Market

Essay Blaming Real Estate for Killing NYC Art Scene is Wrong


A 19-page essay by New York City artist Josh Kline lamenting the state of the art world has gone viral.

New York Real Estate and the Ruin of American Art” argues that the city has become too expensive for artists to forge a career here. I was expecting Kline to blame the real estate industry, but he mostly didn’t.

Unfortunately, this part of his explanation missed the mark (and he shouldn’t have attempted one, because he’s an artist, not an economist):

“New York City’s runaway real-estate prices, and the unaffordability of housing nationwide, are a result of epochal transfers of wealth from the middle and working classes and the poor to the rich during the 2008 financial crisis, the ensuing recession, and the pandemic.”

New York City has 3.7 million housing units. The U.S. has 148.7 million. The concentration of wealth among the top-earning 1 percent, or even the top 10 percent, cannot explain why most of those homes have become harder to afford.

Assuming the 1 percent own an average of two homes, they would account for only 2 percent of dwellings. The other 98 percent have become less affordable largely because demand has outpaced supply.

Also, the Great Financial Crisis did not make income inequality worse. Quite the opposite. It made the 1 percent poorer (temporarily). It also made housing less expensive, as home prices plunged 30 percent when the bubble burst. Unfortunately, mortgages were hard to get, so few could seize the opportunity.

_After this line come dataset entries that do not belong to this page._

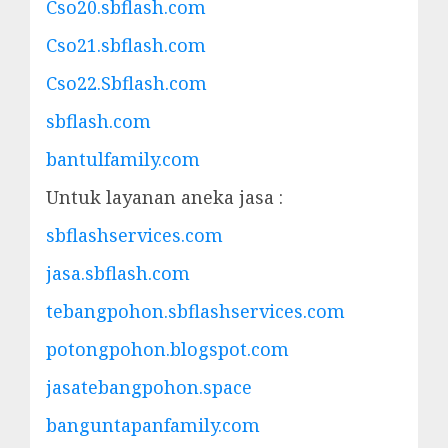
Cso20.sbflash.com
Cso21.sbflash.com
Cso22.Sbflash.com
sbflash.com
bantulfamily.com
Untuk layanan aneka jasa :
sbflashservices.com
jasa.sbflash.com
tebangpohon.sbflashservices.com
potongpohon.blogspot.com
jasatebangpohon.space
banguntapanfamily.com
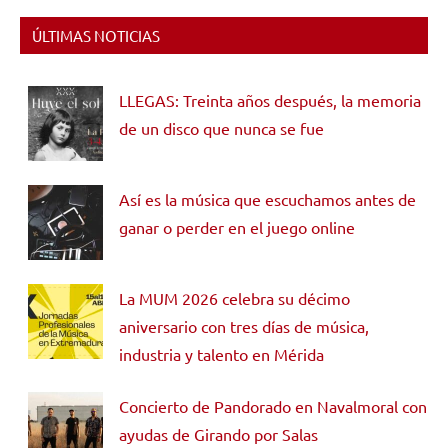
ÚLTIMAS NOTICIAS
LLEGAS: Treinta años después, la memoria
de un disco que nunca se fue
Así es la música que escuchamos antes de
ganar o perder en el juego online
La MUM 2026 celebra su décimo
aniversario con tres días de música,
industria y talento en Mérida
Concierto de Pandorado en Navalmoral con
ayudas de Girando por Salas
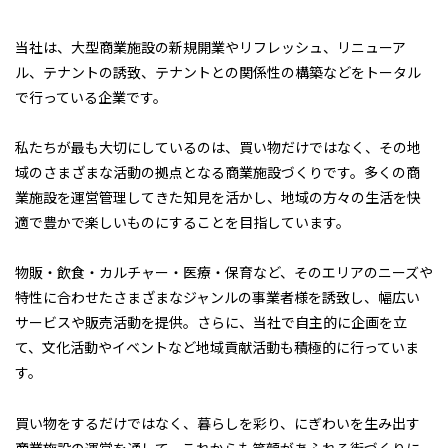
当社は、大型商業施設の新規開業やリフレッシュ、リニューア
ル、テナントの誘致、テナントとの関係性の構築などをトータル
で行っている企業です。
私たちが最も大切にしているのは、買い物だけではなく、その地
域のさまざまな活動の拠点となる商業施設づくりです。多くの商
業施設を運営管理してきた知見を活かし、地域の方々の生活を快
適で豊かで楽しいものにすることを目指しています。
物販・飲食・カルチャー・医療・保育など、そのエリアのニーズや
特性に合わせたさまざまなジャンルの事業者様を誘致し、幅広い
サービスや販売活動を提供。さらに、当社で自主的に企画を立
て、文化活動やイベントなど地域貢献活動も積極的に行っていま
す。
買い物をするだけではなく、暮らしを彩り、にぎわいを生み出す
商業施設の運営を通して、これからも笑顔があふれる街づくりに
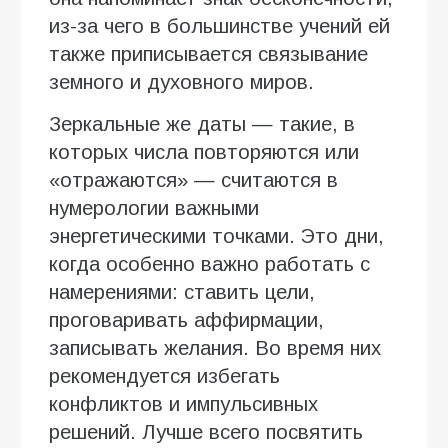
из-за чего в большинстве учений ей
также приписывается связывание
земного и духовного миров.
Зеркальные же даты — такие, в
которых числа повторяются или
«отражаются» — считаются в
нумерологии важными
энергетическими точками. Это дни,
когда особенно важно работать с
намерениями: ставить цели,
проговаривать аффирмации,
записывать желания. Во время них
рекомендуется избегать
конфликтов и импульсивных
решений. Лучше всего посвятить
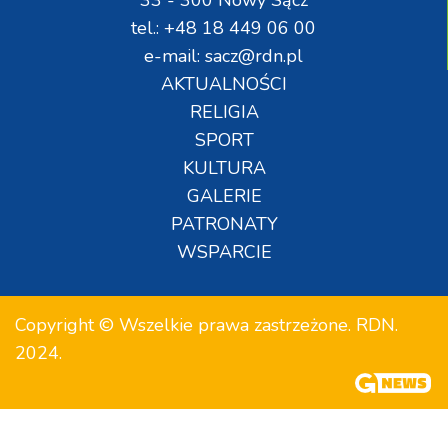
tel.: +48 18 449 06 00
e-mail: sacz@rdn.pl
AKTUALNOŚCI
RELIGIA
SPORT
KULTURA
GALERIE
PATRONATY
WSPARCIE
Copyright © Wszelkie prawa zastrzeżone. RDN.
2024.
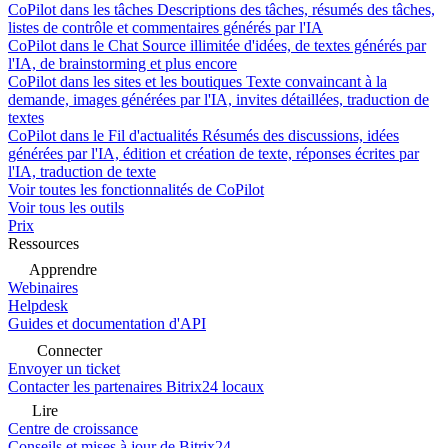
CoPilot dans les tâches
Descriptions des tâches, résumés des tâches,
listes de contrôle et commentaires générés par l'IA
CoPilot dans le Chat
Source illimitée d'idées, de textes générés par
l'IA, de brainstorming et plus encore
CoPilot dans les sites et les boutiques
Texte convaincant à la
demande, images générées par l'IA, invites détaillées, traduction de
textes
CoPilot dans le Fil d'actualités
Résumés des discussions, idées
générées par l'IA, édition et création de texte, réponses écrites par
l'IA, traduction de texte
Voir toutes les fonctionnalités de CoPilot
Voir tous les outils
Prix
Ressources
Apprendre
Webinaires
Helpdesk
Guides et documentation d'API
Connecter
Envoyer un ticket
Contacter les partenaires Bitrix24 locaux
Lire
Centre de croissance
Conseils et mises à jour de Bitrix24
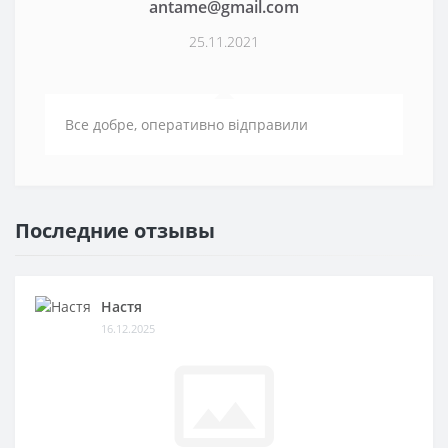
antame@gmail.com
25.11.2021
Все добре, оперативно відправили
Последние отзывы
Настя
16.12.2025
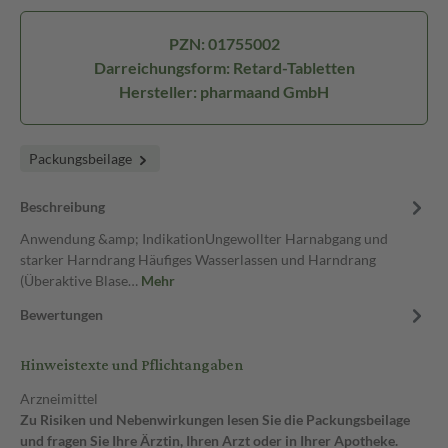
PZN: 01755002
Darreichungsform: Retard-Tabletten
Hersteller: pharmaand GmbH
Packungsbeilage
Beschreibung
Anwendung &amp; IndikationUngewollter Harnabgang und
starker Harndrang Häufiges Wasserlassen und Harndrang
(Überaktive Blase…
Mehr
Bewertungen
Hinweistexte und Pflichtangaben
Arzneimittel
Zu Risiken und Nebenwirkungen lesen Sie die Packungsbeilage
und fragen Sie Ihre Ärztin, Ihren Arzt oder in Ihrer Apotheke.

Let’s get back to Kline’s thesis. He says the city’s high housing costs make it hard for artists to scratch out a living. Those who work other jobs have little time to make art, and even if they had time, high studio rents make it hard to find space.

All true. The days when upcoming artists could find cheap space in neighborhoods abandoned by industry (Soho, Hell’s Kitchen, Long Island City, northern Brooklyn, Gowanus, Red Hook, etc.) are largely gone. This happened as the city added about a million jobs, but not a proportional number of homes.

Kline does get the economics right in a footnote about the 1960s and 1970s:

“The cheap rents and overall inexpensive cost of living at the time for artists living and working in Manhattan were a consequence of massive white flight into the suburbs and the deterioration of New York’s urban fabric that resulted from the evisceration of the city’s tax base,” he writes. “If so many middle-class and wealthy white people hadn’t left the city, there would have been much greater pressure on the prices and rents.”

But he seems naive as he wonders why vacant office space hasn’t been repurposed for artists:

“The upper floors of older commercial buildings are rife with empty offices abandoned in the shift to hybrid work. With all this empty real estate, why aren’t we living in a new golden age of DIY project spaces and experimental art? Why aren’t New York’s empty offices filled with art studios?”

“One answer is that the city of New York’s tax policies make it more profitable to leave commercial space empty than to lower the rents.”

Um, which tax policies do that?

Landlords do reduce rents when vacancies rise, but if rents for art studios are too low to save a building from foreclosure, owners won’t bother. Renovating to attract office tenants or converting to residential are usually better options.

Kline’s other suggestion makes more sense: He advises struggling New York artists to move to his native Philadelphia.

What we’re thinking about: Should supply skepticism be added to the DSM? Send thoughts to eengquist@therealdeal.com.

A thing we’ve learned: The phrase “starving artist” dates to the late 18th and early 19th-century Romantic movement in Europe and was popularized by Henri Murger’s 1851 work Scènes de la Vie de Bohème, according to Wikipedia.

Elsewhere…

Despite city and state laws outlawing discrimination based on source of income, it’s still hard for voucher holders to rent an apartment desired by tenants who can pay their own way, one landlord emailed me.

“Most people will not admit this publicly but they really do not want vouchers and subsidized people in their building, and as a result, they quietly market off-book,” she said, meaning without listing the unit.

“For those people that are walking around with subsidized vouchers, no one really wants them because they come to the table with social issues, plus they carry the possibility of government-issued voucher cancellation,” she continued. “So, bottom line, for people with subsidy there are very few apartments available.”

The flipside: “For the people that work and have savings put aside and a good track record, there seem to be a lot of apartments to choose from — many more than what are publicly known.”

This seems plausible. Given how hard it is to evict problematic tenants, landlords choose carefully.

Closing time

Residential: The largest residential sale Thursday was $38 million for a 7,500-square-foot co-op at 740 Park Avenue in Lenox Hill. The unit last sold for $20.5 million in 2019.

Commercial: The largest commercial sale was $76 million for a 142-unit apartment building at 34 Berry Street in Williamsburg. Delshah Capital purchased the property from LCOR.

New to the Market: The highest price for a residential property hitting the market was $13.5 million for a 5,262-square-foot condominium unit at 76 Crosby Street in Soho. The Gold Team at Corcoran has the listing.